It astounds me that so many of my friends (especially the music nerds) don't like musicals at all. Clearly, they're all brain damaged. I can't comprehend why people would not see the appeal of dozens of people, randomly bursting into song and dance at the same time, all to carry a plot forward and prove some kind of big idea, like how Kansas City's gone about as fur as they could go, or how money makes the world go round, or how besides which, you see, I have confidence in me. How is that not awesome? Answer: It is awesome, and anyone who says otherwise is wrong.
Yesterday, the guy who videotaped the musical revue gave us the DVDs, and I watched mine today. It's deeply irritating how he taped "One Short Day" in such a fashion that the choreography cannot be seen (it's all too close. That number was made to give a splendid overall picture, goddammit, and now Bryn Mawr won't notice it and they won't let me in), but that aside, it's interesting to note the range of talent that we have at Centaur High. The boys are just stunning, and it's really delightful to hear them in "Nothing Like a Dame"; they'll do a terrific job in South Pacific. The girls are all marvelous, too, but there are more stylistic differences with people's natural singing voices. At least, I noticed them more. E sounds pretty because she has such a clear tone, and her voice is sweet, but not sickly so. Just the right amount of sweetness. O has a deep, mellow voice, and A has a bright kind of voice (when she isn't pushing too hard). K's is very distinctive, and her mike was very high during the entire show, so it seems like she was the only one singing sometimes. Listening to yourself singing is weird, though. I like my voice, for the most part, but I think it's too operatic. I always sing from vowel to vowel.

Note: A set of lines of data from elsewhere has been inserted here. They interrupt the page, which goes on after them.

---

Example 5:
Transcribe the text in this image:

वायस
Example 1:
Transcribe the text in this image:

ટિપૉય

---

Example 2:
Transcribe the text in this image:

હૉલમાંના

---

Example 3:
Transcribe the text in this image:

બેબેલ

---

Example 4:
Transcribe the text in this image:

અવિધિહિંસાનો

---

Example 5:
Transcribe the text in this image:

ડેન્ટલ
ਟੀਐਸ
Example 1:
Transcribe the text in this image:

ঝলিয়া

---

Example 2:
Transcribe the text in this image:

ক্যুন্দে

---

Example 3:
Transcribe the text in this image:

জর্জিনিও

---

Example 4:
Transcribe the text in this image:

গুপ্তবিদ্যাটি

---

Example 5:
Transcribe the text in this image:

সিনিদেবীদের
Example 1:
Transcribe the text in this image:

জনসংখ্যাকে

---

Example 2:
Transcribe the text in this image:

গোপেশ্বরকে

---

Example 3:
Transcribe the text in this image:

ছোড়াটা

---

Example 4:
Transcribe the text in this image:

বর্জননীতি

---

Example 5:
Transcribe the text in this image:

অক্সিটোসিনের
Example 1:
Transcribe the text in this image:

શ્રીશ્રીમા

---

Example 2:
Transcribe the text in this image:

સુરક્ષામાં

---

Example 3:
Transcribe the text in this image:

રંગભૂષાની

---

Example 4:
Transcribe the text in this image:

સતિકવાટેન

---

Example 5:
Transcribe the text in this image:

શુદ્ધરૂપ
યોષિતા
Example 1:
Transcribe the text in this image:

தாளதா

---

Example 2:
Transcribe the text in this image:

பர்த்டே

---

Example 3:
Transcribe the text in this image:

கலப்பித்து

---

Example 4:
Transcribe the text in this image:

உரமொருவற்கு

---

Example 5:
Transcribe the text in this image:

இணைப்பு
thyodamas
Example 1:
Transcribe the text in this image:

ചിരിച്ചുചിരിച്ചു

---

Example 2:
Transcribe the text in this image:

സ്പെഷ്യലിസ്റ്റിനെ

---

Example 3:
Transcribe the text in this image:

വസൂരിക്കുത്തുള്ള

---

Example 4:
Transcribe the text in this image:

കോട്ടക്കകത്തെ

While I was working on the revue, I went on a Fosse binge. I watched Chicago and Cabaret and All That Jazz, which was disappointing in that it had way too many disturbing details about Fosse's life about which I would have been much happier not knowing and not enough dancing. I didn't need to see a man getting heart surgery and sleeping with anything that moved. I wanted to see breathtaking choreography! But I loved Cabaret. I mean, it was terribly creepy and depressing, of course, but the editing was great and the dancing was amazing. The lyrics were running through my head for weeks afterwards, and I had choreographic visions of Liza Minelli- very scary. (I don't care how well she can sell a song, she looks like some kind of alien creature. Especially with that haircut.) I was still in my Cabaret daze when my math teacher told us to put a clever title on our probability papers, so my "clever title" was : All The Odds Are In Your Favor: Winning Jeopardy the "Cabaret" Way. My poor, poor, math teacher: that title baffled him. There was nothing in my paper that actually was related to Cabaret, naturally: to win Jeopardy the Cabaret way, I guess you'd have to sleep with the person who wrote the questions, or maybe get in a fight with some Nazis and end up in the hospital... yeah, I got nothing. But my teacher went on Wikipedia and looked up the musical, and finally just wrote on my paper, "What does this mean? Is there a joke I'm not getting?" He's a nice guy, just not a musical theater type, I suppose.
I think I need a couple years of jazz study before I take on any more musical theater choreography. I sort of wanted to become Michael Bennett, with more estrogen, but I am almost exclusively trained in ballet. Watching the revue, it's not really obvious that I mostly do one style- I didn't try to make J and C do the Rose Adage during Sixteen Going On Seventeen or anything like that- but a more diverse education will definitely do a lot for my technique. The only time a solid knowledge of ballet is handy when one is doing musical theater is during the dream sequence in Oklahoma. And everybody hates that part.